REQUIRED WORK:
Using the records below, please work out how many lines contain "that"; answer with the number alone.

───── SUPPLIED DATA ─────

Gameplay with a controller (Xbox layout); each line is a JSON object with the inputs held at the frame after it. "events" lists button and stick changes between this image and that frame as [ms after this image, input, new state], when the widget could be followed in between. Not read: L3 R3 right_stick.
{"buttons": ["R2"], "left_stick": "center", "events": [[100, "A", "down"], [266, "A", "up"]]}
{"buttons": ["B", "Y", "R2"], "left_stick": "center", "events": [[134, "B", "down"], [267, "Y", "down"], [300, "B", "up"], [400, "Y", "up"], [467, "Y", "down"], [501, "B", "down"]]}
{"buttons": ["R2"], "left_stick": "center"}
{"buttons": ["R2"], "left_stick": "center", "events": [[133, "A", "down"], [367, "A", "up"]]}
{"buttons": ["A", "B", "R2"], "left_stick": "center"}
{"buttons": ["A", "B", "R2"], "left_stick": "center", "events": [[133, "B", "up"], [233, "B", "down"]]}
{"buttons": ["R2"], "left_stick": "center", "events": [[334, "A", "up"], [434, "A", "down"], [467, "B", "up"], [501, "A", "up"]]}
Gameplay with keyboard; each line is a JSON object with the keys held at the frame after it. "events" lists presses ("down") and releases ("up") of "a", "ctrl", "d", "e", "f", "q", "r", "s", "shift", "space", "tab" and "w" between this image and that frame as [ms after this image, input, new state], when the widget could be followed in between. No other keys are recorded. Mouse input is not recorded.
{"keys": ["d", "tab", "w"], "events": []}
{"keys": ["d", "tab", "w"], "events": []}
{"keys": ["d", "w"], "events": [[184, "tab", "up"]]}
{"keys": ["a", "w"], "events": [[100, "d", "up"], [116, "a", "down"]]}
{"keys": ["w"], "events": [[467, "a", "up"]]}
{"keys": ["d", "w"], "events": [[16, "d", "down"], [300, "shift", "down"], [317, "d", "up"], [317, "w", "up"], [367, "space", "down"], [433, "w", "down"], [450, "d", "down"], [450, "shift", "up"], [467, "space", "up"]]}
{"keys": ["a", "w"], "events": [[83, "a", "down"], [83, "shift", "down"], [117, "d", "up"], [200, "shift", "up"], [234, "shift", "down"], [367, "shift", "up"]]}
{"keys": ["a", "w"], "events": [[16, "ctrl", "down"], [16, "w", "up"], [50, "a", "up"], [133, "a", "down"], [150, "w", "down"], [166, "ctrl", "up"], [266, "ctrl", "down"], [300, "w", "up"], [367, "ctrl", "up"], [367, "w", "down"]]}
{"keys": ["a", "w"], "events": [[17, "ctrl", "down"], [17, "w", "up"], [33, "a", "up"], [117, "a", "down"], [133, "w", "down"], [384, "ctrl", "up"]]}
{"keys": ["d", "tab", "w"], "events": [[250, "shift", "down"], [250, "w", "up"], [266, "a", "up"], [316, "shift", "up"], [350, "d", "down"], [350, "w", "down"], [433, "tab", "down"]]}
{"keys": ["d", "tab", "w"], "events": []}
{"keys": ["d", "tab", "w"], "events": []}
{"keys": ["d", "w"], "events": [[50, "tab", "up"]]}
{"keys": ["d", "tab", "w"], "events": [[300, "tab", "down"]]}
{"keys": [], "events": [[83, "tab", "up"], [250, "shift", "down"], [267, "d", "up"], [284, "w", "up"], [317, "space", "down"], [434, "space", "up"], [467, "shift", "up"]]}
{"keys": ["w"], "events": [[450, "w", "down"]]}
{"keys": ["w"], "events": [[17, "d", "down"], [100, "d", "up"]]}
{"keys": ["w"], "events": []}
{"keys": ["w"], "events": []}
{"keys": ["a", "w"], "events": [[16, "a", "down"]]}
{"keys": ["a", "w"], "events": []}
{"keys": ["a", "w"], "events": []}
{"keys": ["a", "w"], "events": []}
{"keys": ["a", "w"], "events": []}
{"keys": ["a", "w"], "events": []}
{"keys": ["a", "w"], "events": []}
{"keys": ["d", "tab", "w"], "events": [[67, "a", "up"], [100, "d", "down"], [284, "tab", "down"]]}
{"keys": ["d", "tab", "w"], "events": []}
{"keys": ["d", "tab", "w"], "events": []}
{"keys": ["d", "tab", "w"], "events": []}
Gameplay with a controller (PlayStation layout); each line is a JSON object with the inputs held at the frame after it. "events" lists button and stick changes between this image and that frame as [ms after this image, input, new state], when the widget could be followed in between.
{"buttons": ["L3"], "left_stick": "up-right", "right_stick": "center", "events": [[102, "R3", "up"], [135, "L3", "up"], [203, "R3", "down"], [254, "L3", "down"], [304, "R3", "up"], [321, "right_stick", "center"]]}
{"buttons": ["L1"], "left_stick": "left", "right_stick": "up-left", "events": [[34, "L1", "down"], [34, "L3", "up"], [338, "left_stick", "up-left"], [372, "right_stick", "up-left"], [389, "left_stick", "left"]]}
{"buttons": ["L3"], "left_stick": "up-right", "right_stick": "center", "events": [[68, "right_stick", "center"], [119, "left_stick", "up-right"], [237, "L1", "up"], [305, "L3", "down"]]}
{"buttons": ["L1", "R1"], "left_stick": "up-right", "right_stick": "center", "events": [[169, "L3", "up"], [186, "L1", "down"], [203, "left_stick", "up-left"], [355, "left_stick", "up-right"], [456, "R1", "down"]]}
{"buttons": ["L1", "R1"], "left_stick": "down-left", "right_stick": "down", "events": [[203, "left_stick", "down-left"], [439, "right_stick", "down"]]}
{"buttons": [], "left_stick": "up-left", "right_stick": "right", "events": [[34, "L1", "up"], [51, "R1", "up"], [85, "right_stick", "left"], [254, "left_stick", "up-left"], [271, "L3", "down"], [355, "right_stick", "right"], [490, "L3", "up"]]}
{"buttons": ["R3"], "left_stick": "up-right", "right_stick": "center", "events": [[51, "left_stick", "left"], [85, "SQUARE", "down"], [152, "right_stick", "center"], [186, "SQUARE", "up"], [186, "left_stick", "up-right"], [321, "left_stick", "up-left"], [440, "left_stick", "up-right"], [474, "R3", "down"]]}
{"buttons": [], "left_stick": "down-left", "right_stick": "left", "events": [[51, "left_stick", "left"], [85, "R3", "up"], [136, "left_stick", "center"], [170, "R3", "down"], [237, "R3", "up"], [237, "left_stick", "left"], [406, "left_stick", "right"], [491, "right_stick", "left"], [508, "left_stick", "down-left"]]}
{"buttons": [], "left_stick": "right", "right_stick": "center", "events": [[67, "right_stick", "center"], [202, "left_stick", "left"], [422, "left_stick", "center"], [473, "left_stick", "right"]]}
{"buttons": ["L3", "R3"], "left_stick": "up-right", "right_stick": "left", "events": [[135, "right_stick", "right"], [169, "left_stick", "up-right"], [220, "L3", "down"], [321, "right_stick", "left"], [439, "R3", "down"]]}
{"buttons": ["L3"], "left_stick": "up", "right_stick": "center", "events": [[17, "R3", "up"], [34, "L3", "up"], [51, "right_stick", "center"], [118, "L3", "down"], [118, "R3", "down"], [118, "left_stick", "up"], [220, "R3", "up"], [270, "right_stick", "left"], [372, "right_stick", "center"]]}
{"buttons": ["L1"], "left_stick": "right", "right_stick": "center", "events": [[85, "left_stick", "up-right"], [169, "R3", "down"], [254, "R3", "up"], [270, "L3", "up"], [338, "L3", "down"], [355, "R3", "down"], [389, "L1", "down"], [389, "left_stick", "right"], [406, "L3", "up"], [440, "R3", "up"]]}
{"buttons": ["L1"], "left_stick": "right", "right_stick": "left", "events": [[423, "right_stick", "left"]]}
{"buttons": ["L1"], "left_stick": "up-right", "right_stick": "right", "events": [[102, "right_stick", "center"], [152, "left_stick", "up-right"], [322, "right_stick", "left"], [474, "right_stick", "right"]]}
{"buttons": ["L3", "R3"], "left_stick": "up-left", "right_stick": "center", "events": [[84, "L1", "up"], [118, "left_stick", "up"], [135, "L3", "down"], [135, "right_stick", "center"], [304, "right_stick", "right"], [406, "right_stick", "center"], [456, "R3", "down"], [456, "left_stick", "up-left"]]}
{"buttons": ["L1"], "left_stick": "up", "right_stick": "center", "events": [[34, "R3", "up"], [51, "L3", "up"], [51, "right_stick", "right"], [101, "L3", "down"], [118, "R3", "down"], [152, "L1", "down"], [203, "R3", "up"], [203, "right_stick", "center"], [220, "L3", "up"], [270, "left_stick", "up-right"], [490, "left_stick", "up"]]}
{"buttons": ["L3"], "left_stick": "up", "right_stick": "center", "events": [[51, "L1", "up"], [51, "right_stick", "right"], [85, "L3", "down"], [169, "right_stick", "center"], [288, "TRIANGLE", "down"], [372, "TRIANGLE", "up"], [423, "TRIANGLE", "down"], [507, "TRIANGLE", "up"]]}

─────

SOLUTION TO THE EXERCISE:
3